In fact, for our implementation, we opted for Secure FTP (SFTP) and if you choose SFTP, like us, you will need an IP, a username, a password, and a port to connect. As to the data files, they will be uploaded and stored on the RBC server. The server will then process your input files to create a report data file. The report data file will be placed in a different folder on the same server.
 

Technique 2: Understand Data Files

Payments in the RBC environment are handled through input data files, one type for receiving and the other for transferring the funds. An input data file is divided into separate sections some of which store the file’s purpose and identify its type.  Each file has at least four kinds of records:

1.      Routing Record
2.      Header Record
3.      Basic Payment Record
4.      Trailer Record
 
Although the data layout in the files has been standardized by the RBC (https://www.rbcroyalbank.com/ach/cid-212260.html), the absence of samples and references still pose a challenge in formatting.

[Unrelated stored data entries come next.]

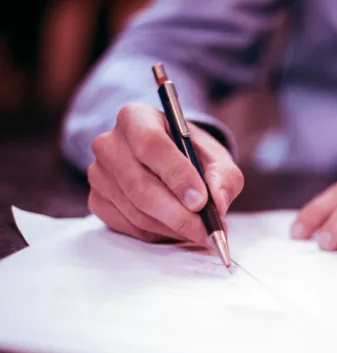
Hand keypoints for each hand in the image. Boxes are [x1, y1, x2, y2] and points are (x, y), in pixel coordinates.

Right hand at [87, 103, 243, 243]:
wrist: (169, 162)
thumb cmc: (192, 155)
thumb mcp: (216, 157)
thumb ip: (223, 176)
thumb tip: (218, 202)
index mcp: (136, 118)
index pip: (151, 145)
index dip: (177, 175)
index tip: (201, 201)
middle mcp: (110, 144)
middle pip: (140, 186)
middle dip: (179, 214)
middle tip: (207, 231)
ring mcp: (99, 174)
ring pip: (137, 211)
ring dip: (173, 228)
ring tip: (201, 232)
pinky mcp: (98, 201)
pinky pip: (130, 226)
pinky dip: (159, 234)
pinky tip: (178, 229)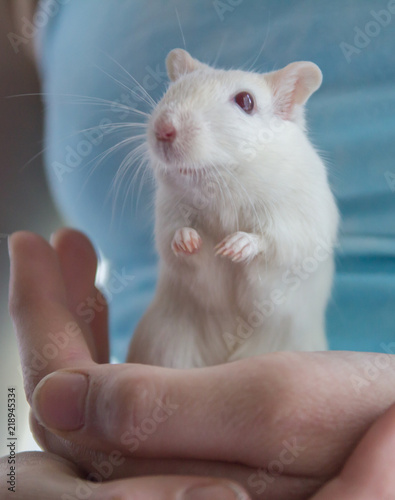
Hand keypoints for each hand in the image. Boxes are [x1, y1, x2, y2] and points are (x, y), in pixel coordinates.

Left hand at [8, 229, 394, 498]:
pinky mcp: (186, 448)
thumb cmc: (363, 422)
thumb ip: (159, 414)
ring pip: (91, 392)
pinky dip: (108, 340)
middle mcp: (150, 485)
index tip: (34, 244)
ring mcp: (165, 470)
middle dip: (55, 308)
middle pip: (66, 395)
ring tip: (80, 259)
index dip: (39, 317)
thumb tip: (54, 397)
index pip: (61, 400)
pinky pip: (124, 396)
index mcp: (156, 485)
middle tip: (58, 243)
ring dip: (80, 318)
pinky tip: (106, 302)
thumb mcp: (272, 406)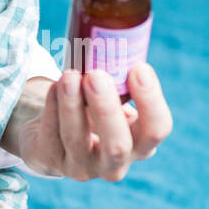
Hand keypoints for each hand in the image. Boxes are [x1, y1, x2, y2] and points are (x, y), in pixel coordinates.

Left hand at [14, 64, 172, 179]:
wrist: (53, 130)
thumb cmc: (91, 106)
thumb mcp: (111, 98)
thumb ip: (117, 79)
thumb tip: (111, 41)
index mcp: (140, 143)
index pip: (157, 129)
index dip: (150, 102)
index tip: (138, 68)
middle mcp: (116, 163)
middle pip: (118, 145)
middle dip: (107, 109)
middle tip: (96, 76)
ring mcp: (83, 167)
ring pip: (77, 140)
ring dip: (72, 105)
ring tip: (69, 75)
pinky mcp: (53, 161)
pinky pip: (51, 136)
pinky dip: (52, 108)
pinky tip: (54, 86)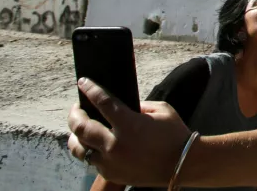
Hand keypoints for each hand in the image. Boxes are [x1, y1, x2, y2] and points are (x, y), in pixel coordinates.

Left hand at [67, 77, 191, 186]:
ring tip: (79, 129)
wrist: (182, 164)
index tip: (83, 82)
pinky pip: (91, 161)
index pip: (102, 102)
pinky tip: (94, 144)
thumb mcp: (162, 110)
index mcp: (129, 124)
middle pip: (81, 127)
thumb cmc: (175, 135)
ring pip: (79, 148)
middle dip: (74, 114)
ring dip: (75, 136)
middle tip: (77, 108)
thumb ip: (140, 106)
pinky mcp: (111, 173)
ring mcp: (110, 161)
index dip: (90, 90)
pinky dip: (90, 150)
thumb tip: (123, 106)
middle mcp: (115, 144)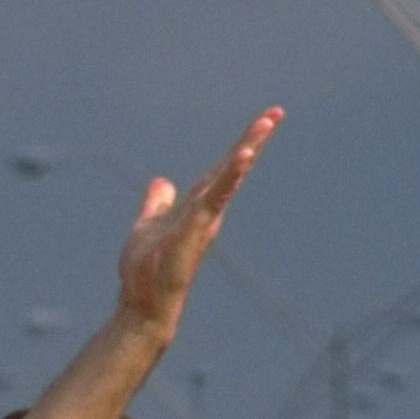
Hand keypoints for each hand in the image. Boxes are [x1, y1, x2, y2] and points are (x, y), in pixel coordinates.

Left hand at [113, 108, 282, 337]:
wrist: (143, 306)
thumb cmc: (146, 272)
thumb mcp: (148, 226)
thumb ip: (157, 204)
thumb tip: (161, 182)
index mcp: (197, 208)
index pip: (220, 171)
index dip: (238, 147)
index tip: (260, 122)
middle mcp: (207, 211)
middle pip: (232, 168)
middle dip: (253, 139)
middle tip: (276, 112)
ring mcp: (203, 220)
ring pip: (228, 178)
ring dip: (247, 149)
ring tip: (266, 124)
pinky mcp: (195, 229)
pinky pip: (214, 197)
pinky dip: (229, 176)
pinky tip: (243, 156)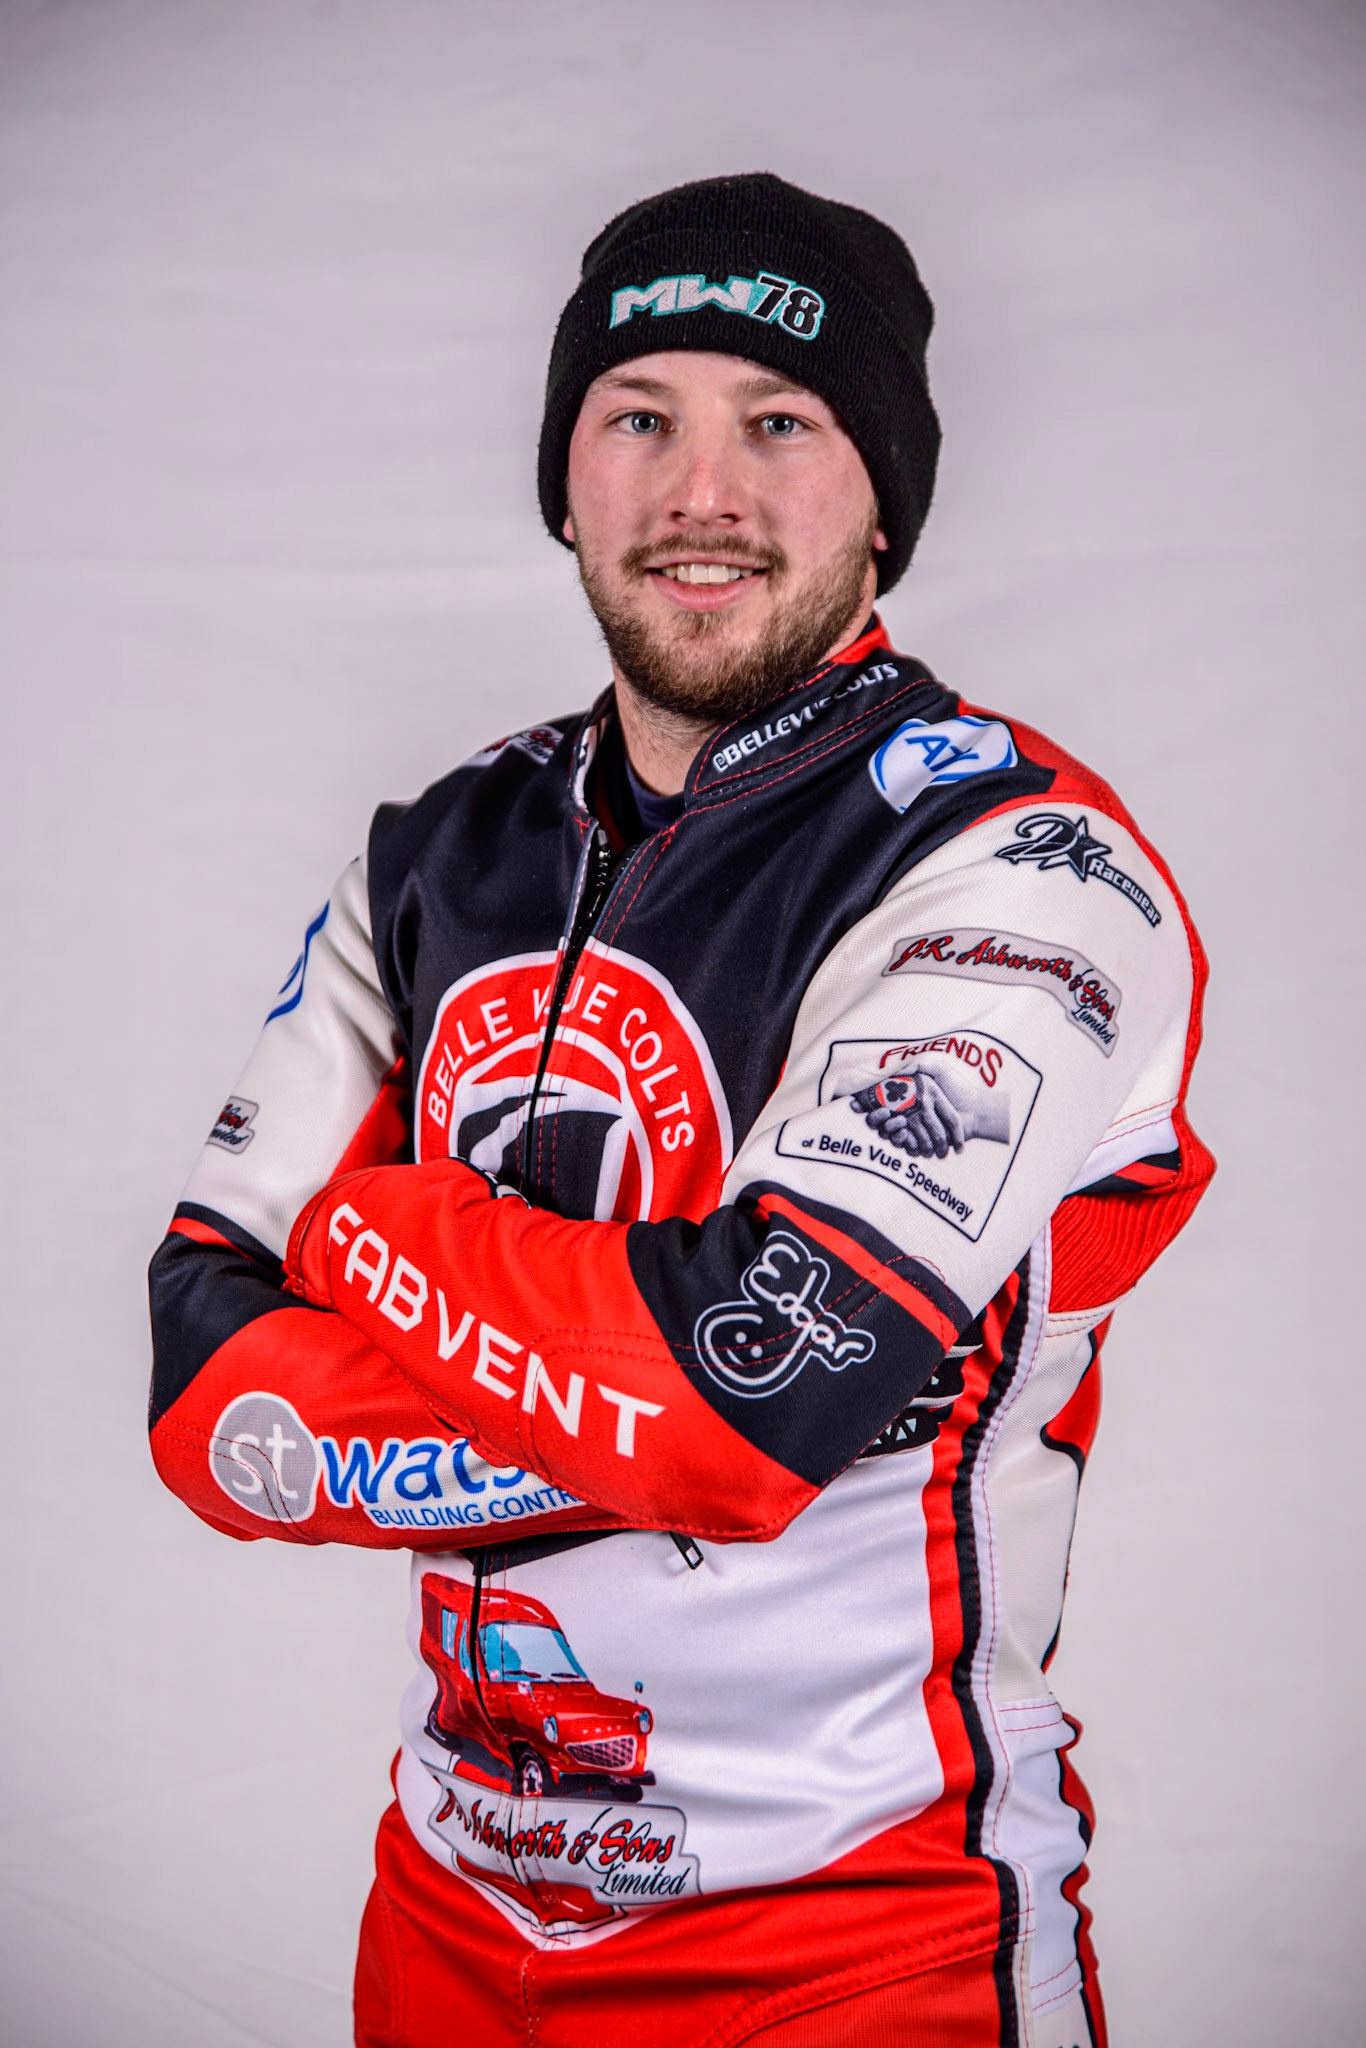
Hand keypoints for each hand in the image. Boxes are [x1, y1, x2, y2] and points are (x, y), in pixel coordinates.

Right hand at [850, 1069, 966, 1158]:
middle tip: (883, 1112)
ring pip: (888, 1134)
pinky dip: (902, 1142)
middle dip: (875, 1118)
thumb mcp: (938, 1069)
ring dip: (888, 1130)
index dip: (863, 1103)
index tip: (854, 1103)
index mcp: (903, 1097)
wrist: (975, 1110)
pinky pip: (904, 1146)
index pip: (877, 1100)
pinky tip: (905, 1135)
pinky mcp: (920, 1144)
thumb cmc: (958, 1088)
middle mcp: (904, 1114)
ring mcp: (911, 1131)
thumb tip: (901, 1067)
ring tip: (898, 1122)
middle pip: (878, 1120)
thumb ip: (920, 1064)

To ease things, we have created a short guide explaining Input Data files.
 

Technique 3: Stick to the Data File Structure on the RBC Server

Data files are uploaded and stored on the RBC server for processing. The input files are stored in /inbound and the output data—that is produced after server processing—is kept in /outbound/AAPA or /outbound/AAPD; the exact location dependant on whether the input file is a credit or a debit.
 
This overview of the directory structure will help you create a mental map:
/inbound
/outbound/AAPA
/outbound/AAPD
0.

Takeaway


Working with ACH Direct Payments is not easy. Keep things simple. Stick with the simplest connectivity method and file format, take time to understand Data File structure, and follow the data file structure on the RBC server. It will reduce the probability of bugs sneaking in and you can deliver the project in time.